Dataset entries
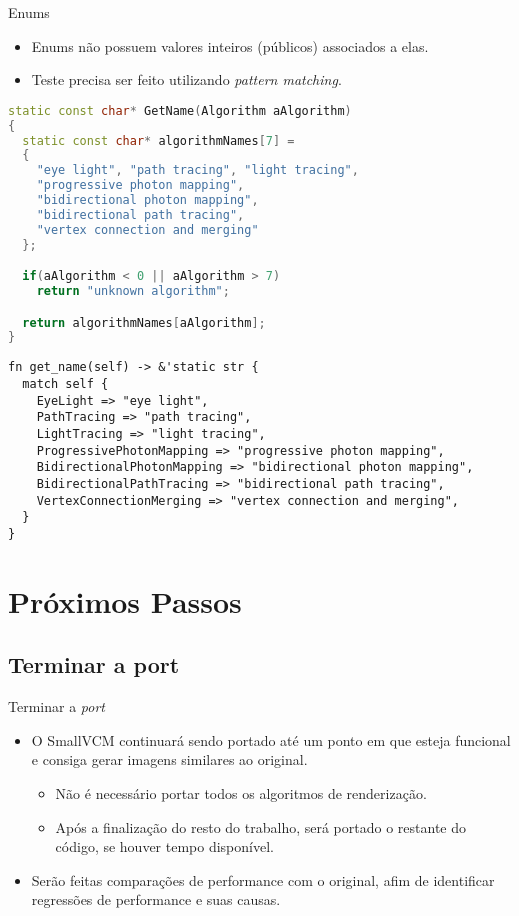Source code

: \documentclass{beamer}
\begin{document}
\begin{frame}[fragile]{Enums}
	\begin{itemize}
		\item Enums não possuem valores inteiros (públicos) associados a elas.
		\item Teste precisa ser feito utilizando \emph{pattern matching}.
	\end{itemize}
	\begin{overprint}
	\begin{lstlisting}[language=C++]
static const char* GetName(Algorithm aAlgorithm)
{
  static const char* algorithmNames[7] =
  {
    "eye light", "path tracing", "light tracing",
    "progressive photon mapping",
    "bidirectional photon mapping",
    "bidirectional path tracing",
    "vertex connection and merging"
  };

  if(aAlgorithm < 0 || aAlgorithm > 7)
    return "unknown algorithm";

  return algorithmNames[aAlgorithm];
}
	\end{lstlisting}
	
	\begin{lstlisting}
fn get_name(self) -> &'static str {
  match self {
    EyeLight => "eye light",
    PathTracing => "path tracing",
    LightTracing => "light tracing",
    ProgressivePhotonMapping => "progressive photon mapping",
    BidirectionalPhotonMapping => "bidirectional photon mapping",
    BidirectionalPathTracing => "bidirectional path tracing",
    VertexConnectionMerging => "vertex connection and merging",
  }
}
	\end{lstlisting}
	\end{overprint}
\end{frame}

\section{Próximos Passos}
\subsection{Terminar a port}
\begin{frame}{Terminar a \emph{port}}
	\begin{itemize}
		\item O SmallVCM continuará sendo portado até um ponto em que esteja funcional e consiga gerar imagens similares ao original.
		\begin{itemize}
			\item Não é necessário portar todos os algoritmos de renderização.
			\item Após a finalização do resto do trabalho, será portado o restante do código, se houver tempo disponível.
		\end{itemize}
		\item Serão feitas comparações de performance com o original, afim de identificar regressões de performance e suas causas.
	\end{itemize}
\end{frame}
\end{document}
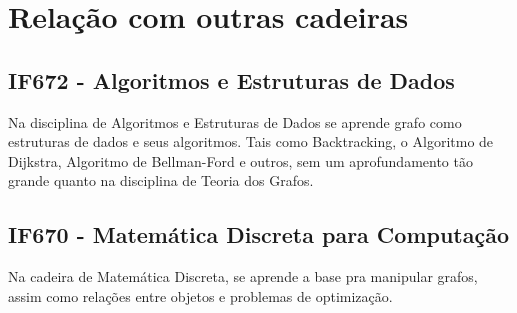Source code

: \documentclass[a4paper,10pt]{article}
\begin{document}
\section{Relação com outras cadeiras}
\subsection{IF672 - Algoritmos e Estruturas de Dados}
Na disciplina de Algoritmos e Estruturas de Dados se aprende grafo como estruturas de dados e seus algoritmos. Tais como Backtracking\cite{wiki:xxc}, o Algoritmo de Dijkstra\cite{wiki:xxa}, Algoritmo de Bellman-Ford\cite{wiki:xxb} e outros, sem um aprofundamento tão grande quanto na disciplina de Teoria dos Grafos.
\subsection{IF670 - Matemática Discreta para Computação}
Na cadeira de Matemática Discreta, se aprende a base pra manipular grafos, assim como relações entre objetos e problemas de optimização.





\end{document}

__Work instructions__.
Transcribe every record above exactly, leaving out the pictures.

__Exercise solution__.
Source code

: \documentclass{beamer}
\begin{document}
\begin{frame}[fragile]{Enums}
	\begin{itemize}
		\item Enums não possuem valores inteiros (públicos) associados a elas.
		\item Teste precisa ser feito utilizando \emph{pattern matching}.
	\end{itemize}
	\begin{overprint}
	\begin{lstlisting}[language=C++]
static const char* GetName(Algorithm aAlgorithm)
{
  static const char* algorithmNames[7] =
  {
    "eye light", "path tracing", "light tracing",
    "progressive photon mapping",
    "bidirectional photon mapping",
    "bidirectional path tracing",
    "vertex connection and merging"
  };

  if(aAlgorithm < 0 || aAlgorithm > 7)
    return "unknown algorithm";

  return algorithmNames[aAlgorithm];
}
	\end{lstlisting}
	
	\begin{lstlisting}
fn get_name(self) -> &'static str {
  match self {
    EyeLight => "eye light",
    PathTracing => "path tracing",
    LightTracing => "light tracing",
    ProgressivePhotonMapping => "progressive photon mapping",
    BidirectionalPhotonMapping => "bidirectional photon mapping",
    BidirectionalPathTracing => "bidirectional path tracing",
    VertexConnectionMerging => "vertex connection and merging",
  }
}
	\end{lstlisting}
	\end{overprint}
\end{frame}

\section{Próximos Passos}
\subsection{Terminar a port}
\begin{frame}{Terminar a \emph{port}}
	\begin{itemize}
		\item O SmallVCM continuará sendo portado até um ponto em que esteja funcional e consiga gerar imagens similares ao original.
		\begin{itemize}
			\item Não é necessário portar todos os algoritmos de renderização.
			\item Após a finalização do resto do trabalho, será portado o restante do código, se houver tempo disponível.
		\end{itemize}
		\item Serão feitas comparações de performance com o original, afim de identificar regressões de performance e suas causas.
	\end{itemize}
\end{frame}
\end{document}
Source code

: \documentclass[a4paper,10pt]{article}
\begin{document}
\section{Relação com outras cadeiras}
\subsection{IF672 - Algoritmos e Estruturas de Dados}
Na disciplina de Algoritmos e Estruturas de Dados se aprende grafo como estruturas de dados e seus algoritmos. Tais como Backtracking\cite{wiki:xxc}, o Algoritmo de Dijkstra\cite{wiki:xxa}, Algoritmo de Bellman-Ford\cite{wiki:xxb} e outros, sem um aprofundamento tão grande quanto na disciplina de Teoria dos Grafos.
\subsection{IF670 - Matemática Discreta para Computação}
Na cadeira de Matemática Discreta, se aprende a base pra manipular grafos, assim como relações entre objetos e problemas de optimização.





\end{document}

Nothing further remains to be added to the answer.